Published on November 17, 2005

For more than a decade, Salamat Market and Deli in Orange offered sandwiches, stews and kebabs—but that's all about to change. Not that there's anything wrong with the Persian grocer's current menu: the sandwiches are sturdy hoagies, bloated loaves barely buttressing meat and a basket of moist veggies; the stews steam with spinach, pomegranate seeds or lamb shanks, depending on the day you visit; and the kebabs—doesn't matter whether you select the filet mignon, ground beef or chicken—arrive charred, in two plate-long lengths and coupled with a mound of fragrant basmati rice and two grilled tomatoes whose blackened skin effortlessly gives way to pulpy flesh.
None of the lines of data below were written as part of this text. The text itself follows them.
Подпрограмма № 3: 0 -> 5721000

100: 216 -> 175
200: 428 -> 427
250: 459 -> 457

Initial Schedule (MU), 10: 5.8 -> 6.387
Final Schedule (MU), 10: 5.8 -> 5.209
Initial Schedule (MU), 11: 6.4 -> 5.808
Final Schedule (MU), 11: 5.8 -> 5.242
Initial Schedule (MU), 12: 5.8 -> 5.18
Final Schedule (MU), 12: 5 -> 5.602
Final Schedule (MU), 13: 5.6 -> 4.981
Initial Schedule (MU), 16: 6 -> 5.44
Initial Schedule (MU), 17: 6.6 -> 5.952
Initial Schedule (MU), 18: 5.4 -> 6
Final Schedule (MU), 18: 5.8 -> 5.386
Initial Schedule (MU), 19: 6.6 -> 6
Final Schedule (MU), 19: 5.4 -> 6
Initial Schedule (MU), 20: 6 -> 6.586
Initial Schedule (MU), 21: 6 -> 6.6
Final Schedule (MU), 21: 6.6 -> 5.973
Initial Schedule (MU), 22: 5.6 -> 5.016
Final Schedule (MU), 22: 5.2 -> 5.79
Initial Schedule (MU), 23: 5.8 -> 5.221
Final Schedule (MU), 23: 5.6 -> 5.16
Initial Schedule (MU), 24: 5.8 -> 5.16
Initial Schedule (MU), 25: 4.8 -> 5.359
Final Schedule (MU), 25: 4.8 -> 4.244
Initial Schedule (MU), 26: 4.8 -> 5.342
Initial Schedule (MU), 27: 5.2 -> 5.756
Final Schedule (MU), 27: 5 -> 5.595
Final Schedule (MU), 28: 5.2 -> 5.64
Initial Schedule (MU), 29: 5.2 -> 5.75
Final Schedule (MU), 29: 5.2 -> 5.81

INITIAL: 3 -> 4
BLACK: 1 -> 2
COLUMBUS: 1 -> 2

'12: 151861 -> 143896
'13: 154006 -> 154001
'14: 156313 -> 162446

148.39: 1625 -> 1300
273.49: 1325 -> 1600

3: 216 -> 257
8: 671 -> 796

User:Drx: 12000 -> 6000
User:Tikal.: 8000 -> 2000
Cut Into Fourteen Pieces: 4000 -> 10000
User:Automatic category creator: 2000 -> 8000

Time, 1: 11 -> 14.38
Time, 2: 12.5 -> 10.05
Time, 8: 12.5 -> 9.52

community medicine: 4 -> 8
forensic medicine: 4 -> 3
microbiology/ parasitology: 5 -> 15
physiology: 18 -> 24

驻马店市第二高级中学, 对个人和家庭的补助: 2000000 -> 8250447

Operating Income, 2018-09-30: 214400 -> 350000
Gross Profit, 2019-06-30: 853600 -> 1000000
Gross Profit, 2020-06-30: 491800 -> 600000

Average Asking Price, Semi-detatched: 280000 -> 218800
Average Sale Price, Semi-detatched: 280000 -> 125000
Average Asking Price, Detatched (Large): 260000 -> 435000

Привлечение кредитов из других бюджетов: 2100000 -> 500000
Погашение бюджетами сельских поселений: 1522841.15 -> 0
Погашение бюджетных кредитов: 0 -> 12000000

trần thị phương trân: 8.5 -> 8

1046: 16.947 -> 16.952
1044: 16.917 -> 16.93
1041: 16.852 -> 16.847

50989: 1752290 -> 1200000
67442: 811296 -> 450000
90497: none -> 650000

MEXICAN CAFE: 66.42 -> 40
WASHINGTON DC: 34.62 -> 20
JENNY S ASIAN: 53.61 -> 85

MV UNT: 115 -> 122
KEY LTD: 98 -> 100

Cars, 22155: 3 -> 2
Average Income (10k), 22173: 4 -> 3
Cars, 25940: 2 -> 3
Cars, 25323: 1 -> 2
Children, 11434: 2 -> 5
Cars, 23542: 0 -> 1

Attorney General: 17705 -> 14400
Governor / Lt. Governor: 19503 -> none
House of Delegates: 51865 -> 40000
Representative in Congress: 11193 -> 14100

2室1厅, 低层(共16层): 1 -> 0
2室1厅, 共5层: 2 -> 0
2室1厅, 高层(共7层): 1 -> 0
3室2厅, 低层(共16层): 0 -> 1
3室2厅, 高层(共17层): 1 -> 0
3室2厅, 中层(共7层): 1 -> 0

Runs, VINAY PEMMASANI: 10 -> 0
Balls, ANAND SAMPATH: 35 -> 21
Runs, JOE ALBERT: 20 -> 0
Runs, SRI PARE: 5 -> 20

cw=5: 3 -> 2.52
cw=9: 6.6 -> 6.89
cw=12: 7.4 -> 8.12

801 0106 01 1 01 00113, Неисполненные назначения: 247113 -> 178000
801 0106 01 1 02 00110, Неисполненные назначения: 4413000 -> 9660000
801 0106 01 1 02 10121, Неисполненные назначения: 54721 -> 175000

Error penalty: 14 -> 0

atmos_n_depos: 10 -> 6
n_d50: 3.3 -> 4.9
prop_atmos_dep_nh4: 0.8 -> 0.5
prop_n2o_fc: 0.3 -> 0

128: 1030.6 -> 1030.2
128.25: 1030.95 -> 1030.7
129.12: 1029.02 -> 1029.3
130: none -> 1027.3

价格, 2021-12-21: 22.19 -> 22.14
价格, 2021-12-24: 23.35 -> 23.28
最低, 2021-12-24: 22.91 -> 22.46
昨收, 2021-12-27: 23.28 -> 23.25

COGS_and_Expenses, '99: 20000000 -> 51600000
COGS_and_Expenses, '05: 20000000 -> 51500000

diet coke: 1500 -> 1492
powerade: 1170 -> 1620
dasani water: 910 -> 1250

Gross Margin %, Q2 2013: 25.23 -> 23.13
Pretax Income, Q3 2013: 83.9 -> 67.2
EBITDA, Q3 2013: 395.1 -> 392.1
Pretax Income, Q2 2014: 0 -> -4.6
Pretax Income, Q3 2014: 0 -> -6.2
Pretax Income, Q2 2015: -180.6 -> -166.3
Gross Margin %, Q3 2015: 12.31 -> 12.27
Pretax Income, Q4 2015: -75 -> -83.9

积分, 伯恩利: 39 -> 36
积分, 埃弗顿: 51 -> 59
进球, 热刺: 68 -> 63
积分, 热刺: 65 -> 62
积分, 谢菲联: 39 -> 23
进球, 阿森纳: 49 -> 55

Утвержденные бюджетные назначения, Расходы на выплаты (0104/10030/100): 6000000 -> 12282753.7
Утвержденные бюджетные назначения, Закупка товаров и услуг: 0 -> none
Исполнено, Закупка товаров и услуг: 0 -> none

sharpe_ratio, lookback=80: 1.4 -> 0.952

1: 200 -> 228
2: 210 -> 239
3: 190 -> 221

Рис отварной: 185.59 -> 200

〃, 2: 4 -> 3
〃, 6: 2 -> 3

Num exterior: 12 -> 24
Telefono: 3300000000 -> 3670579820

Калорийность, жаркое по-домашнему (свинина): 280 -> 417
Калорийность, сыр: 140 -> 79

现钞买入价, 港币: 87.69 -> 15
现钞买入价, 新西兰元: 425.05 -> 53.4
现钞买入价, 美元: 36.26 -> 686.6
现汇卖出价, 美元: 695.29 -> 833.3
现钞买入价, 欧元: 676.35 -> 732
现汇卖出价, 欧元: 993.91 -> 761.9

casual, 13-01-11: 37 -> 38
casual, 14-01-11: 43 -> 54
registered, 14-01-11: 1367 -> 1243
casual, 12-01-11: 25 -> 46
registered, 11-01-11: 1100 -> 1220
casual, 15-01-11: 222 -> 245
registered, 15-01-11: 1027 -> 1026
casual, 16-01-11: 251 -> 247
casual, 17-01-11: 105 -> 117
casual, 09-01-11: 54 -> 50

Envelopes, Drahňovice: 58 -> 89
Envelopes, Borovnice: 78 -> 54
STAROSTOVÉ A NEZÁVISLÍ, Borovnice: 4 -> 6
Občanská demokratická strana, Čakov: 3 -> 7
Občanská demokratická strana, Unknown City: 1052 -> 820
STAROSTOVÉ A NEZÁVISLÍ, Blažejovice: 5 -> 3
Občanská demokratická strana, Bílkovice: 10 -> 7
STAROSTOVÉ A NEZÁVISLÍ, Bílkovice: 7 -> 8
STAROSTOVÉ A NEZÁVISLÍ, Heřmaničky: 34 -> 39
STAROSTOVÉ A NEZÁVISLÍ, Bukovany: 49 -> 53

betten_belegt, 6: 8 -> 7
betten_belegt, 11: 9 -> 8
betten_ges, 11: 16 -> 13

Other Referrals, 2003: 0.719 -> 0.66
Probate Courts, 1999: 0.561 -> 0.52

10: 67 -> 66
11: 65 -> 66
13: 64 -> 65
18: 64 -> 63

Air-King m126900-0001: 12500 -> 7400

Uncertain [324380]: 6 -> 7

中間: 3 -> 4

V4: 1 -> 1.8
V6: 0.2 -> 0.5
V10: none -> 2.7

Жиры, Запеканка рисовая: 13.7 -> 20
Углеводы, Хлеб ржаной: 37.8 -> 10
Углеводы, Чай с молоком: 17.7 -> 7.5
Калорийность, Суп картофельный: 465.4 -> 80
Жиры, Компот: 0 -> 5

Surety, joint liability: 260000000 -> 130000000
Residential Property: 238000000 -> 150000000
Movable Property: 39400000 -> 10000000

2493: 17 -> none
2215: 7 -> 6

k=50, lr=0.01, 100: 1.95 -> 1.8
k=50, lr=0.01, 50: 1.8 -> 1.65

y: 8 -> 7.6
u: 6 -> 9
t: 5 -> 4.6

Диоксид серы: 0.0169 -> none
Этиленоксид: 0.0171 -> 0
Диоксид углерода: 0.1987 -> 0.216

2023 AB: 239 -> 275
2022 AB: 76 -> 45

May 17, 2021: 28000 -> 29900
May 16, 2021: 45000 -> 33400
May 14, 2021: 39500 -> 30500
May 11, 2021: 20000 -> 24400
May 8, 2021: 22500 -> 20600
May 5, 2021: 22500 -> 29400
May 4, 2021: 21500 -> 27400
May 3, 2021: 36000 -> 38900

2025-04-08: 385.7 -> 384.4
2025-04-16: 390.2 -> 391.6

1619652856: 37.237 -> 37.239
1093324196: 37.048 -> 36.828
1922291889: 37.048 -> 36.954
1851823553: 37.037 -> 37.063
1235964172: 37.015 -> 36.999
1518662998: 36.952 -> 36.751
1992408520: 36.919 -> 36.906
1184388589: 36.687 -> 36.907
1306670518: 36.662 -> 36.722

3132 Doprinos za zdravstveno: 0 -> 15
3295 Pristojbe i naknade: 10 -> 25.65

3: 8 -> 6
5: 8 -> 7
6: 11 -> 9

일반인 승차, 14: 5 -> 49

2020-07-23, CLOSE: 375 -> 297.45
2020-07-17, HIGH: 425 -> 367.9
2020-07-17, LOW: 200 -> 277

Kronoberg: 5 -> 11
This menu will remain, but Salamat's lunch-time crowd demands more. Expect soups such as aash, a noodle-and-bean soup famous for its simple yet delectable grandeur, and even more polos (rice pilafs) to join the zereshk (rice studded with tart barberries) and shirin (rice, orange peels, and a flurry of walnuts and almonds). Also remaining are the bulbs of raw white onions and a side of kashk (yogurt spiked with dill) that accompanies every meal and works as a refreshing antidote to the pleasing, hefty bulk of the meat-and-rice platters. Hopefully, Salamat will finally offer free lavash (a thin, light bread that's a toastier cousin of pita), but don't complain if you still have to buy it, cheapskate: a pack of five face-sized lavash leaves sets you back 60 cents.

But Salamat is more than just a takeout deli. The tiny store stocks a surprising array of goods imported from Iran: traditional Persian cheeses and figs; oils, jams and spices; and Persian breads ranging from pita to lavash to the massive sangak, a 2-foot-long flatbread thing that looks like a miniature bed sheet—there's even something called Armenian cracker bread, which is wrapped in butcher paper but feels and weighs like a military-grade pretzel. Slightly less intimidating are the boxes of pastries housing gooey zoolbia flour wheels dipped in rose water or the great walnut nazook, a slightly dry roll saved by a peppery walnut paste; dunk both of them in Salamat's soothing mint tea. And when you finally leave, pick up a carton of Mashti Malone, the legendary Los Angeles ice cream concern that makes such extraordinary flavors as rose-water saffron with pistachios, pomegranate and orange blossoms. I hope Salamat puts the Mashti ice cream in a more prominent place when they're done expanding; until then, grab a carton from that cubbyhole of a freezer in the back.